Instead of wringing our hands about this, let’s do something?

Among the greatest challenges facing educational authorities around the world and teachers (lecturers), today are probably those of academic integrity and student resolve. Now in terms of plagiarism, I genuinely feel that this is a battle we, the educators, cannot win. Whether it is through purchasing an academic project online from an African-based academic ‘mill’ operation or that has been written by a third party in a small, sweaty office in South Asia for a nominal fee, doesn’t really matter. The people who produce this work are very articulate and intelligent, and they are either doing it to survive, or to make money. Either way, they are intensely motivated, and very good at what they do. Trying to discredit such work takes more time, energy and goodwill than you can imagine.
The second form of plagiarism the sector encounters is when students attempt to produce an academic project via ‘cut and paste.’ Today, technology has gone past even plagiarism checkers such as Turnitin, Duplichecker and PlagChecker, to the extent that the technologies of the ‘dark side,’ now even paraphrase prior research and writing, thus eliminating the most effective barriers against plagiarism. It can take many hours of painstaking work to manually check all the content of a project that appears out of sync with a student’s other academic contributions, and for what?

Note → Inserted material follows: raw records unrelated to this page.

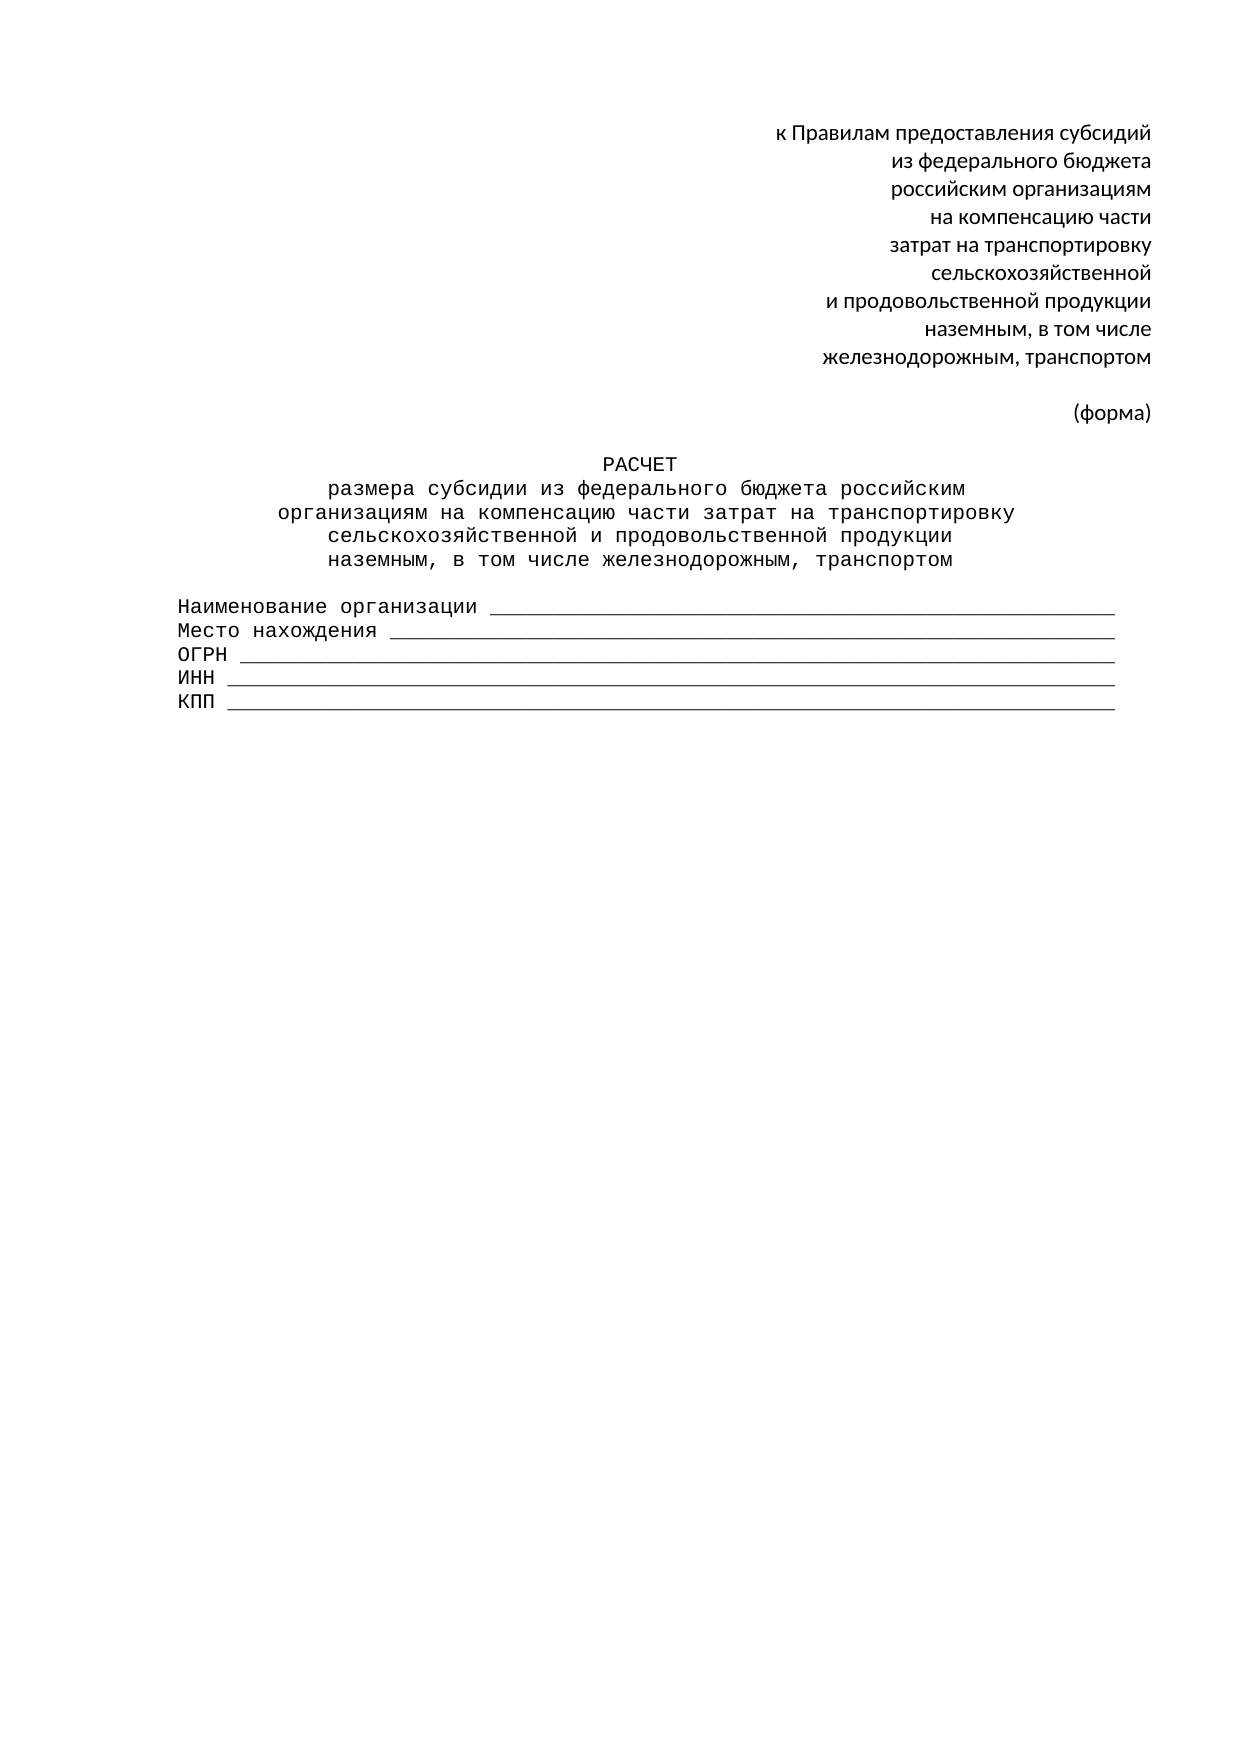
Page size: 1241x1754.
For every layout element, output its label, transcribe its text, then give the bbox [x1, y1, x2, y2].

text российским организациям [177, 174, 1152, 202]
text затрат на транспортировку [177, 230, 1152, 258]
text и продовольственной продукции [177, 286, 1152, 314]
text наземным, в том числе железнодорожным, транспортом [177, 549, 1152, 573]
text организациям на компенсацию части затрат на транспортировку [177, 502, 1152, 525]
text сельскохозяйственной [177, 258, 1152, 286]
text из федерального бюджета [177, 146, 1152, 174]
text Место нахождения __________________________________________________________ [177, 620, 1152, 643]
text ИНН _______________________________________________________________________ [177, 667, 1152, 691]
text на компенсацию части [177, 202, 1152, 230]
text Наименование организации __________________________________________________ [177, 596, 1152, 620]
text ОГРН ______________________________________________________________________ [177, 643, 1152, 667]
text КПП _______________________________________________________________________ [177, 691, 1152, 714]
text к Правилам предоставления субсидий [177, 118, 1152, 146]
text наземным, в том числе [177, 314, 1152, 342]
text железнодорожным, транспортом [177, 342, 1152, 370]
text сельскохозяйственной и продовольственной продукции [177, 525, 1152, 549]
text (форма) [177, 398, 1152, 426]
text размера субсидии из федерального бюджета российским [177, 478, 1152, 502]
text РАСЧЕТ [177, 454, 1152, 478]
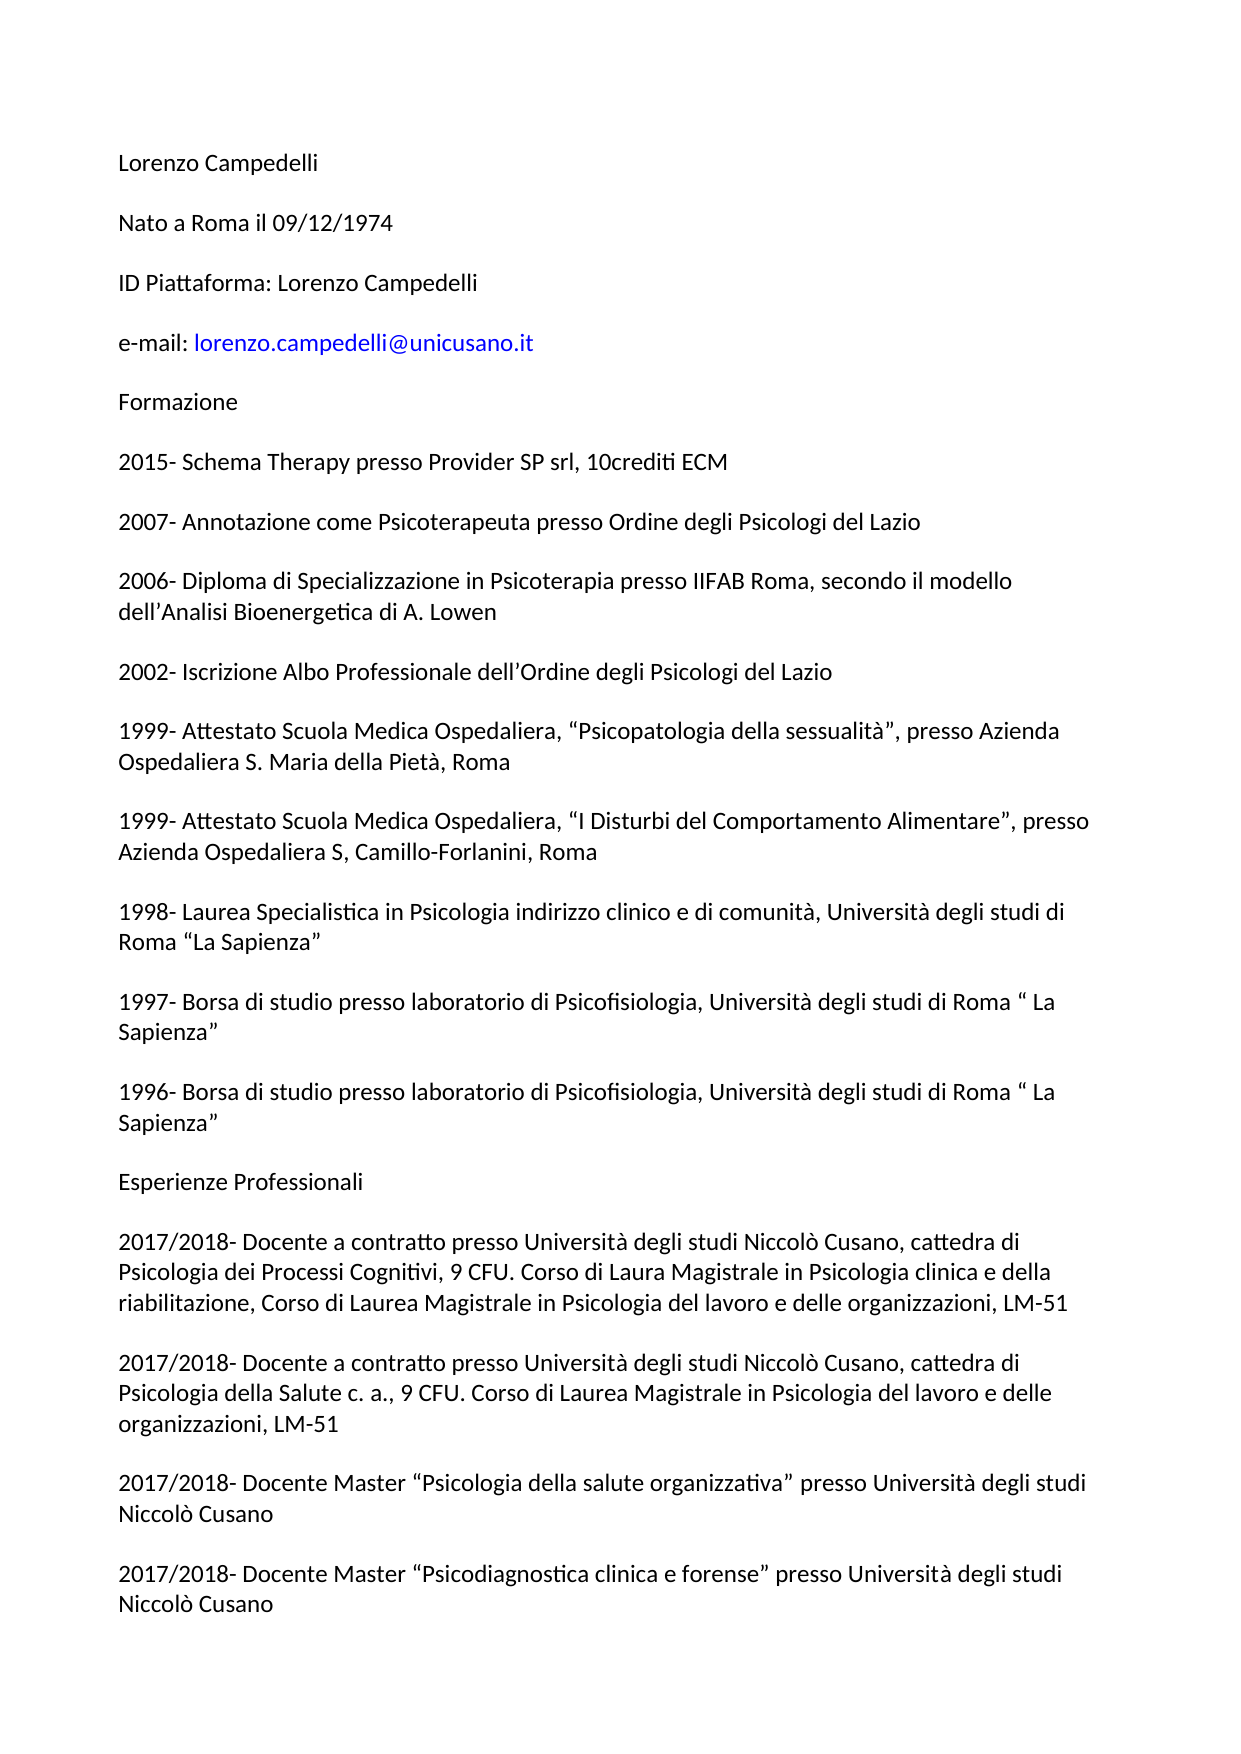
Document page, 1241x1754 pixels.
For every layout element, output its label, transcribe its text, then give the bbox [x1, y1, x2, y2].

My belief is strongly that in this day and age, with technologies as they are, the deceptive practices so freely and easily available to students, and the fact that academia is not strengthened by academic diligence, but worn down by its need. The education sector must be more expansive in its view of what constitutes academic integrity, and where it starts and ends. What we have at the moment is a process that doesn’t appear to benefit the students in preparation for life after university, doesn’t appear to benefit academic project supervisors who are left frustrated, disappointed, and over-worked, and society, because this element of education rarely contributes positively to communities or society.

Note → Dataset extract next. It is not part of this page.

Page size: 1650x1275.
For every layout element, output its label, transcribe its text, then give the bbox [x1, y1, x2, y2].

So few students will go on to be doing academic research that the practice of requiring all of them to complete graduate student projects is a distraction, rather than a preparation for life beyond university, or higher academic achievement. The percentage of students who will go on to complete research in science, the arts, education, engineering and health is actually miniscule, the topics of graduate project ‘research’ are often facile and meaningless, so where is there ‘value’ for all of the many stakeholders in the process.
Rather than graduate students being required to complete a research project of ten thousand words, why don’t we look instead at a concept with greater community and society value? We could have students write discussion papers of a thousand words about community issues that are relevant to their life experiences. Taking a single aspect of their life that could be improved and discussing/developing/suggesting improvements for it. The topics could be limitless.

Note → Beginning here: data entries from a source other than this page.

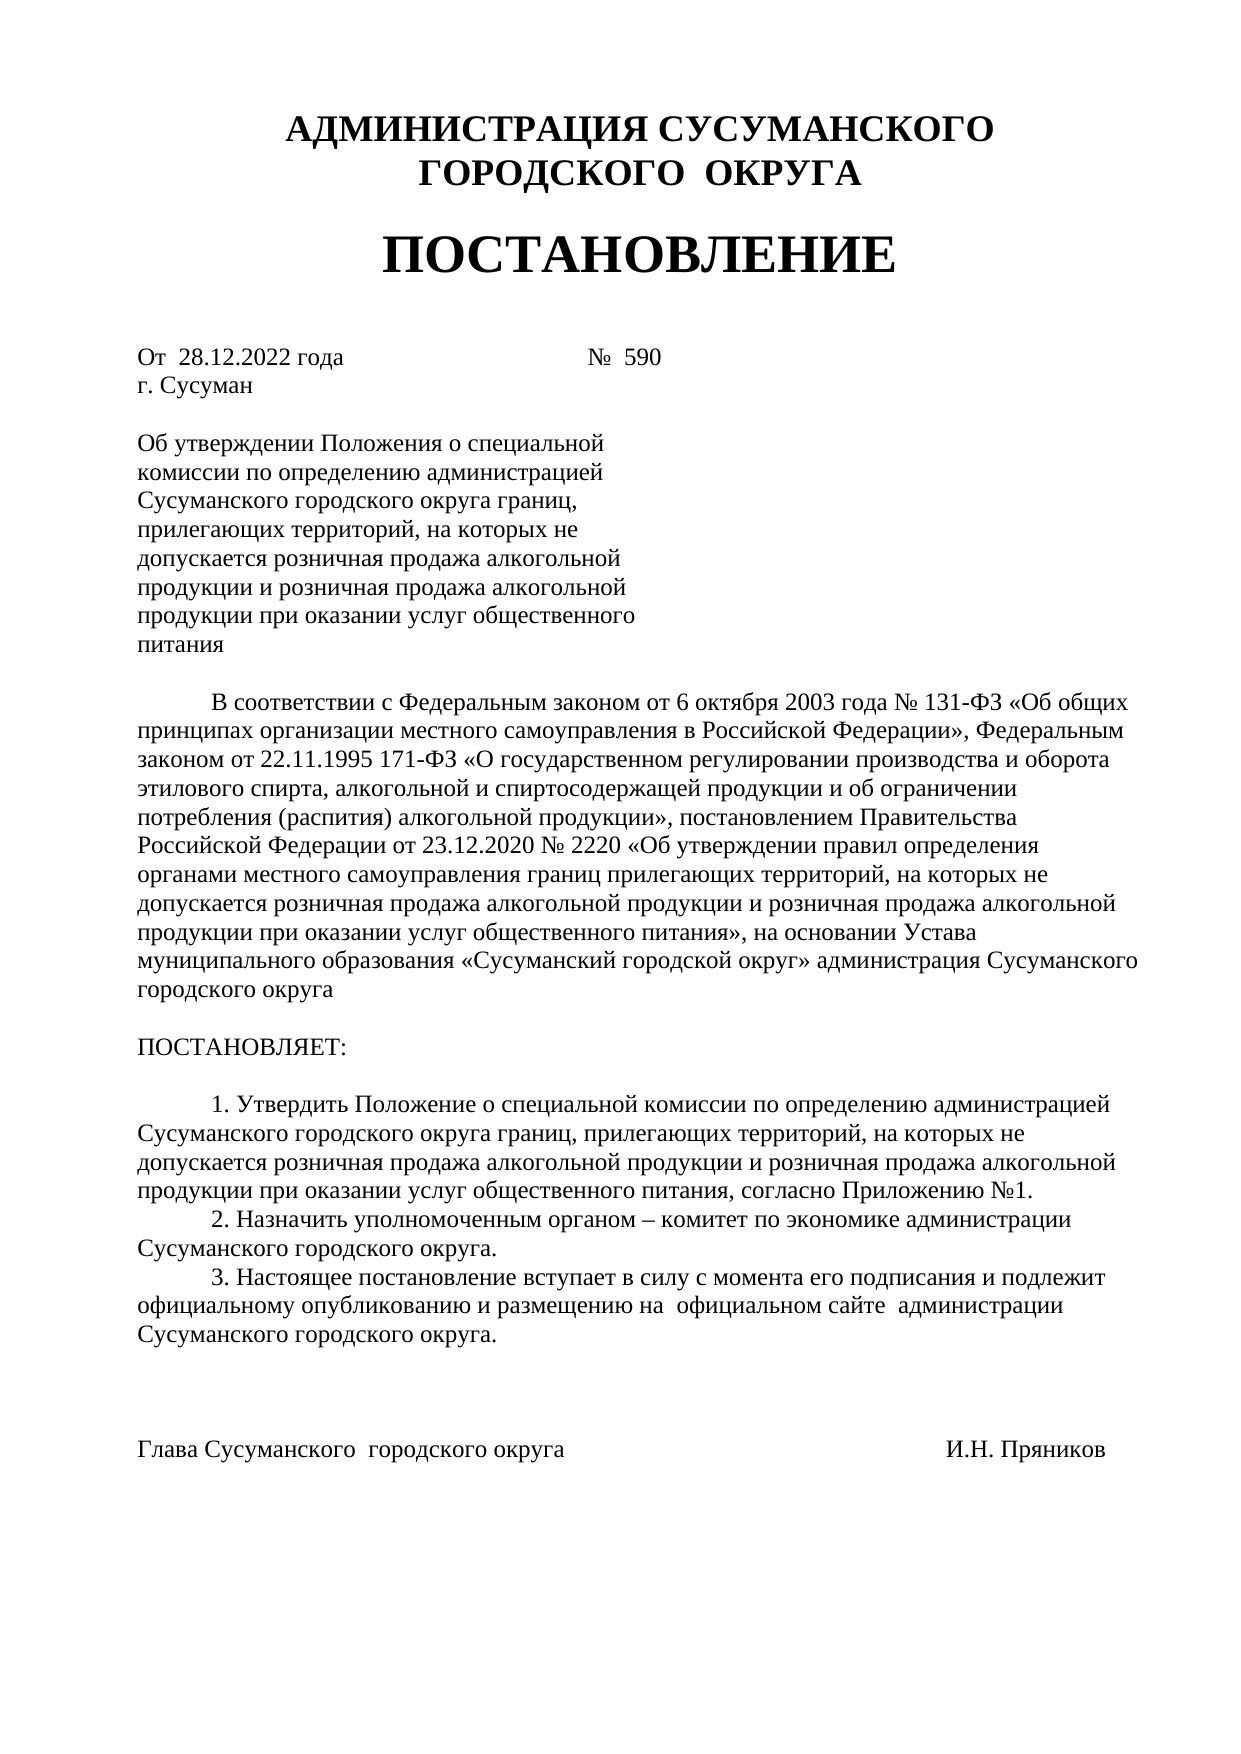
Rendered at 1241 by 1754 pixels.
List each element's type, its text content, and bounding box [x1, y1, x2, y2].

text ПОСТАНОВЛЯЕТ: [137, 1032, 1143, 1060]
text Глава Сусуманского городского округа И.Н. Пряников [137, 1434, 1143, 1463]
text продукции при оказании услуг общественного [137, 600, 1143, 629]
text ГОРОДСКОГО ОКРУГА [137, 150, 1143, 193]
text комиссии по определению администрацией [137, 457, 1143, 485]
text г. Сусуман [137, 370, 1143, 399]
text 3. Настоящее постановление вступает в силу с момента его подписания и подлежит официальному опубликованию и размещению на официальном сайте администрации Сусуманского городского округа. [137, 1262, 1143, 1348]
text питания [137, 629, 1143, 658]
text От 28.12.2022 года № 590 [137, 342, 1143, 370]
text прилегающих территорий, на которых не [137, 514, 1143, 543]
text Об утверждении Положения о специальной [137, 428, 1143, 457]
text ПОСТАНОВЛЕНИЕ [137, 222, 1143, 284]
text 1. Утвердить Положение о специальной комиссии по определению администрацией Сусуманского городского округа границ, прилегающих территорий, на которых не допускается розничная продажа алкогольной продукции и розничная продажа алкогольной продукции при оказании услуг общественного питания, согласно Приложению №1. [137, 1089, 1143, 1204]
text допускается розничная продажа алкогольной [137, 543, 1143, 572]
text продукции и розничная продажа алкогольной [137, 572, 1143, 600]
text АДМИНИСТРАЦИЯ СУСУМАНСКОГО [137, 107, 1143, 150]
text Сусуманского городского округа границ, [137, 485, 1143, 514]
text 2. Назначить уполномоченным органом – комитет по экономике администрации Сусуманского городского округа. [137, 1204, 1143, 1262]
text В соответствии с Федеральным законом от 6 октября 2003 года № 131-ФЗ «Об общих принципах организации местного самоуправления в Российской Федерации», Федеральным законом от 22.11.1995 171-ФЗ «О государственном регулировании производства и оборота этилового спирта, алкогольной и спиртосодержащей продукции и об ограничении потребления (распития) алкогольной продукции», постановлением Правительства Российской Федерации от 23.12.2020 № 2220 «Об утверждении правил определения органами местного самоуправления границ прилегающих территорий, на которых не допускается розничная продажа алкогольной продукции и розничная продажа алкогольной продукции при оказании услуг общественного питания», на основании Устава муниципального образования «Сусуманский городской округ» администрация Сусуманского городского округа [137, 687, 1143, 1003]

Here in Oman for example, the time is right to create a government department that will clearly reflect His Majesty Sultan Haitham bin Tarik’s desire to listen to the youth generation, and have a central database of common-format discussion papers by students on matters that concern and affect their communities and societies. These writings could be available to genuine researchers, and government departments through the web, and could be also used by students to demonstrate their capabilities to future employers. It may make them feel heard!
There are lots of issues to discuss, but instead of just complaining, I’m offering the germ of a solution that appears, at least to me, to have a truckload of upsides, and very little in the way of negatives.
And just to finish on a less serious note: I sent my best wishes for International Women’s Day to a young woman who replied with absolute quality. “Thank you so much for the sweet words.
Starting tomorrow you can enjoy the 364 men’s days’’.